LOW disposable income, high unemployment levels coupled with subdued economic growth affected building and piping products manufacturer Turnall Holdings (THL)’s financial performance for the year ending December 2013.

Nqobile Bhebhe Business Reporter

The Zimbabwe Stock Exchange-listed manufacturing concern chairman Herbert Nkala said clients shifted their focus from construction and sewer and water reticulation projects were put on hold due to funding constrains.

The company’s revenue base marginally increased by 1% in the period under review from $42,5 to $42,9 million.

“For Turnall  Holdings, demand for building products remained lower than expected due to low disposable income in target market segments as unemployment levels continued to increase. This was worsened by a drought season which saw consumers shifting their priorities from construction.
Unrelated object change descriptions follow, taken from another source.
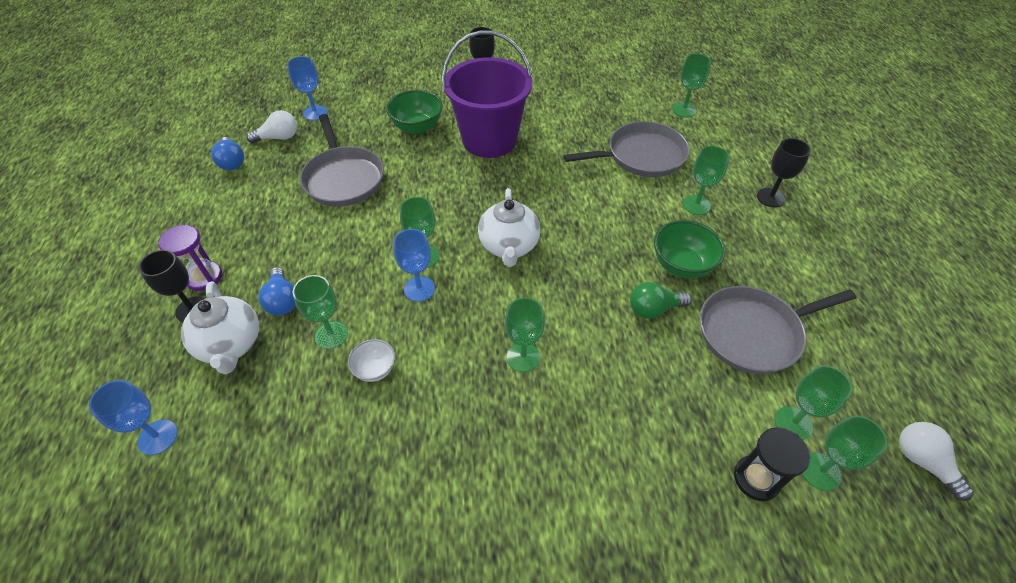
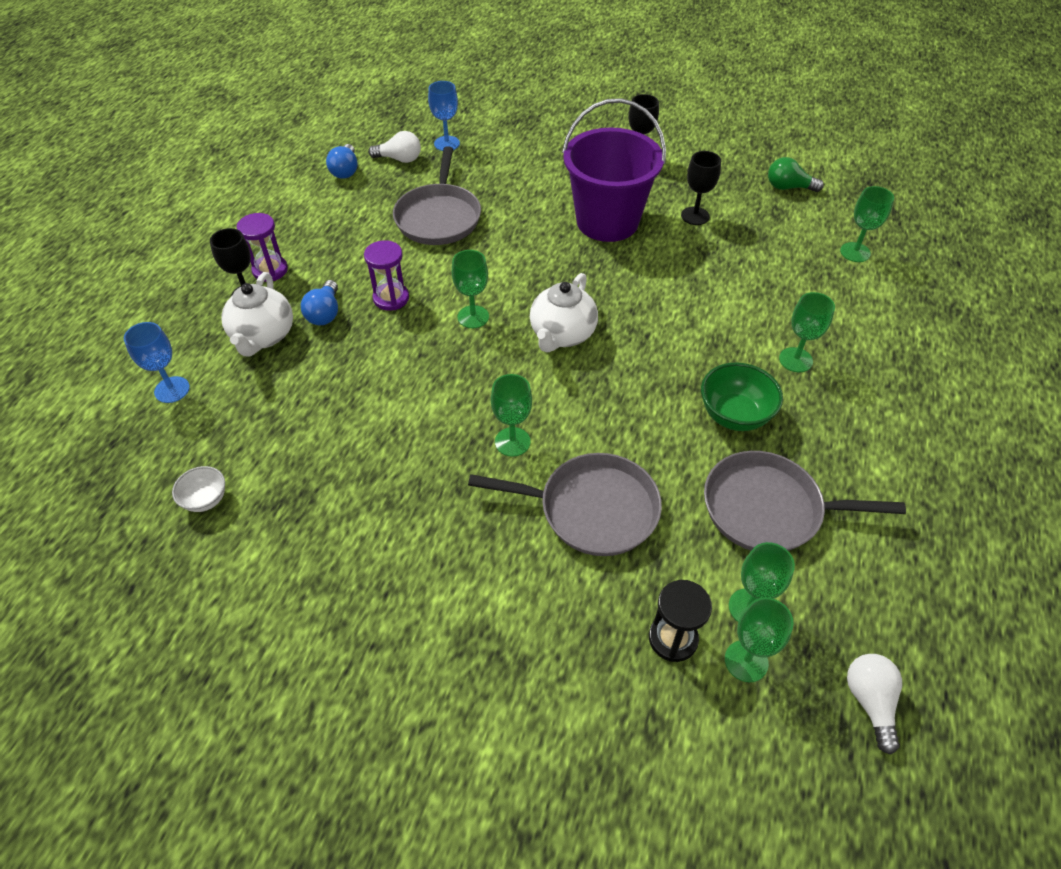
camera: 25 degrees right, 0 degrees up
green goblet [293,275,348,349] -> none
white bowl [348,339,395,382] -> white bowl moved to [172,466,225,512]
green bowl [386,90,443,134] -> none
blue goblet [393,229,435,302] -> none
grey pan [563,121,690,177] -> grey pan moved to [468,453,662,556]
green light bulb [630,282,692,319] -> green light bulb moved to [768,157,824,192]
black goblet [757,138,811,207] -> black goblet moved to [681,151,721,225]
none -> purple hourglass [364,240,409,311]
“As has been the case over the past few years, projects lined up  for both sewer and water reticulation did not materialise as a result of funding limitation, despite the company having received inquiries and ,” Nkala said.

Stakeholders in the construction industry have raised concern over the depressed performance, but are pinning their hopes on making available mortgage finance by financial institutions to boost their operational capacity to at least 60%.

The construction industry has been experiencing financial constraints, hence low activity.  Nkala said exports to South Africa were affected by price volatility due to the free fall of the rand. However, exports grew from $1 million to $1,7 million.

He said the firm continues to import chrysolite fibre from Brazil.

The firm’s gross profit was 24% compared to 29% in 2012 with an operating profit margin of 0,29% compared to 10% for the same period last year. Nkala said a negative net profit margin of 7% was achieved against a positive 2,85% for the previous year.

Operating profit was $0,124 million compared to $4,32 million.